----- EXCERPT PROVIDED
Stu Pedasso and Rae-Jean Beach, R.I.P. To get the full flavor of the joke, pronounce “Sonoma” with emphasis on the first syllable.
The Ball Buster, a vigorous red, is bottled by Tait Wines in Australia’s Barossa Valley.
As seen in Costco, December 2011.
From the Tait website, some unencumbered-by-the-editing-process copy:
As the back label suggests, the wine was going to be called “Michelle’s Block” after my wife Michelle however we really wanted something punchier and eye catching; something that would standout and say “buy me”!! […] As soon as our USA importers tasted the barrel sample they got onto the phone and explained this wine needed another name, as “Michelle’s Block” conjures up visions of a soft and elegant sort of wine – and trust me mates, this little beauty is nothing like that.
Sitting down with our neighbors, a thesaurus and the wine in our glasses, we brainstormed many ideas for the wine and back label. We laughed how the wine industry can ‘bust your balls’ and cause blood, sweat and tears. So, with our ideas in mind, the discussions with our US importer and our US agent’s brilliant word-play ability, ‘The Ball Buster’ was created.
----------
----- EXTRACTED DATA
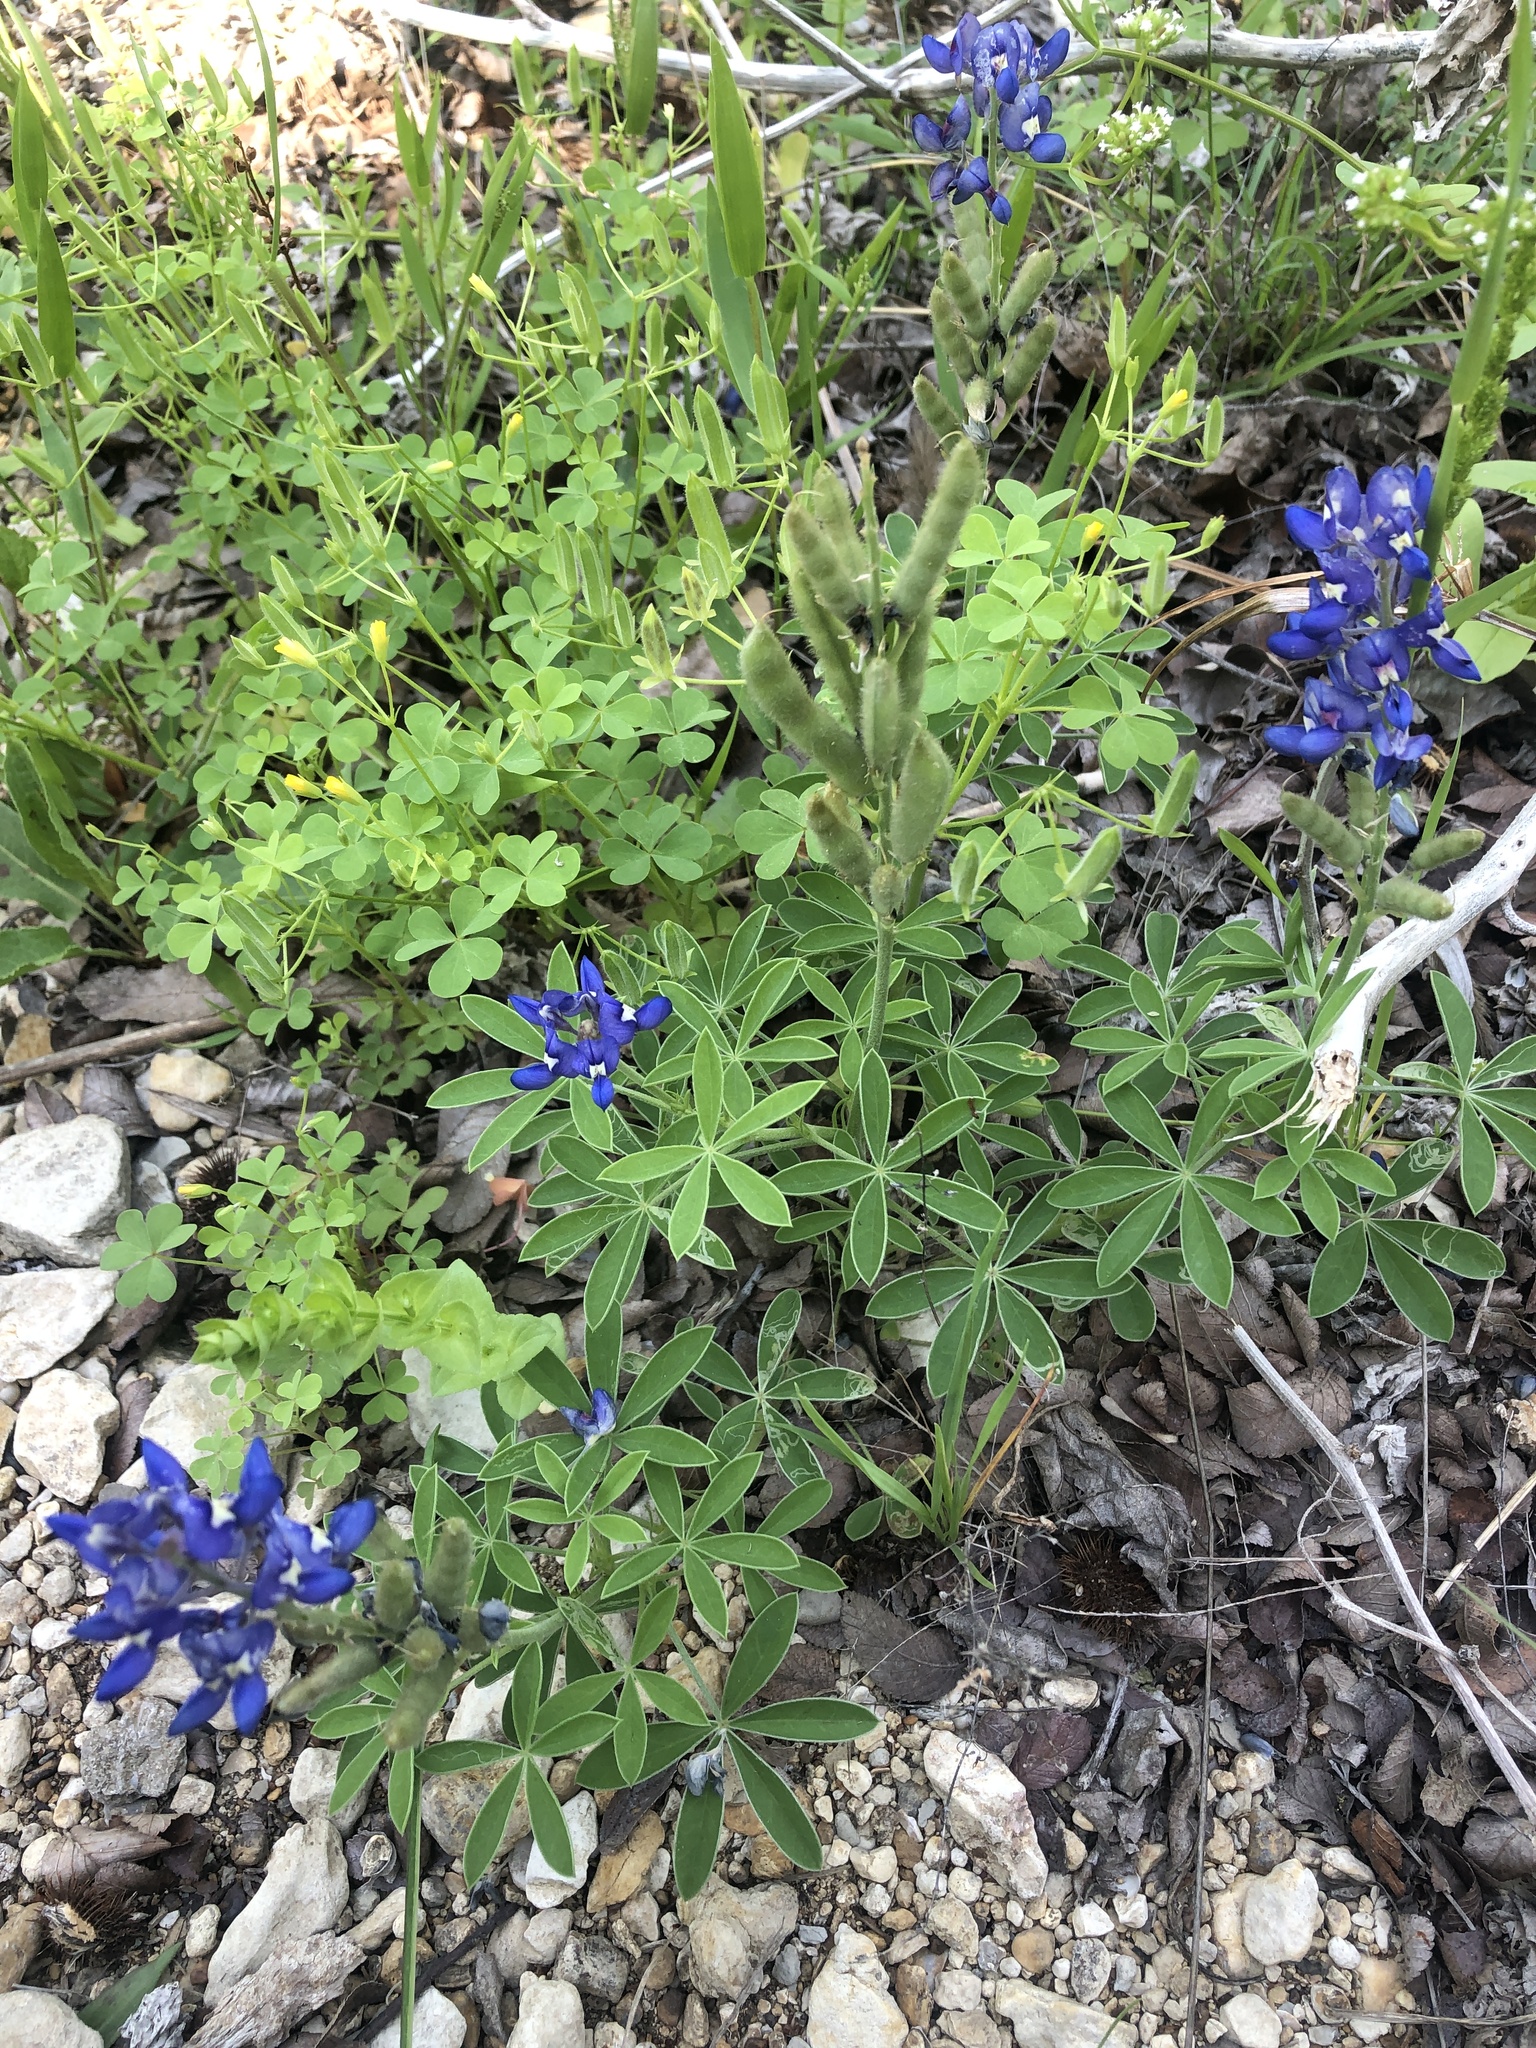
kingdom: Plantae
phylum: Tracheophyta
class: Magnoliopsida
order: Fabales
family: Fabaceae
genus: Lupinus
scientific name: Lupinus texensis
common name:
----------
» **WHAT TO DO**
a – Transcribe the passage about The Ball Buster wine between "From the Tait" and "nothing like that.", inclusive.
b – In the passage about The Ball Buster wine, what three things were present when the neighbors sat down to brainstorm names?
c – Write the next part of the passage about The Ball Buster wine, picking up after its last sentence.

» **ANSWERS FOR THE EXERCISE**
a –
From the Tait website, some unencumbered-by-the-editing-process copy:
As the back label suggests, the wine was going to be called “Michelle’s Block” after my wife Michelle however we really wanted something punchier and eye catching; something that would standout and say “buy me”!! […] As soon as our USA importers tasted the barrel sample they got onto the phone and explained this wine needed another name, as “Michelle’s Block” conjures up visions of a soft and elegant sort of wine – and trust me mates, this little beauty is nothing like that.

b –
- The neighbors
- A thesaurus
- The wine in their glasses

c –
Fat Bastard—styled, for reasons unknown, as FAT bastard—is a French wine produced by a British-French partnership; the name came from the British partner, who “had used the expression Fat bastard often to describe things that were great but hearing it in a French accent made it so much funnier.” Fat Bastard is also, of course, a henchman of Dr. Evil who appeared in the second and third Austin Powers movies (1999 and 2002, respectively).
There’s also a Cranky Bastard blackberry wine made by Boutier Winery in Danielsville, Georgia. (That’s Georgia, U.S.A.) It’s a sweet wine, so the significance of the name is unclear. “Sweet Bastard” would have been cuter, IMO.
(Time for a reminder that, yes, I know about bastard beer names: Dirty Bastard and Double Bastard [from Founders Brewing], Arrogant Bastard [from Stone Brewing]. Thanks for your interest, but we’re sticking to wine names here.)
This is more than a label: It’s a category. In 2011, the New York Times’ William Grimes noted with something approaching alarm “a growing army of rude, budget-priced wines that have shoved their way into wine stores and supermarkets in the past few years.” The trend began in 2004 with an Australian Grenache called, simply, Bitch.
Via Nous 3.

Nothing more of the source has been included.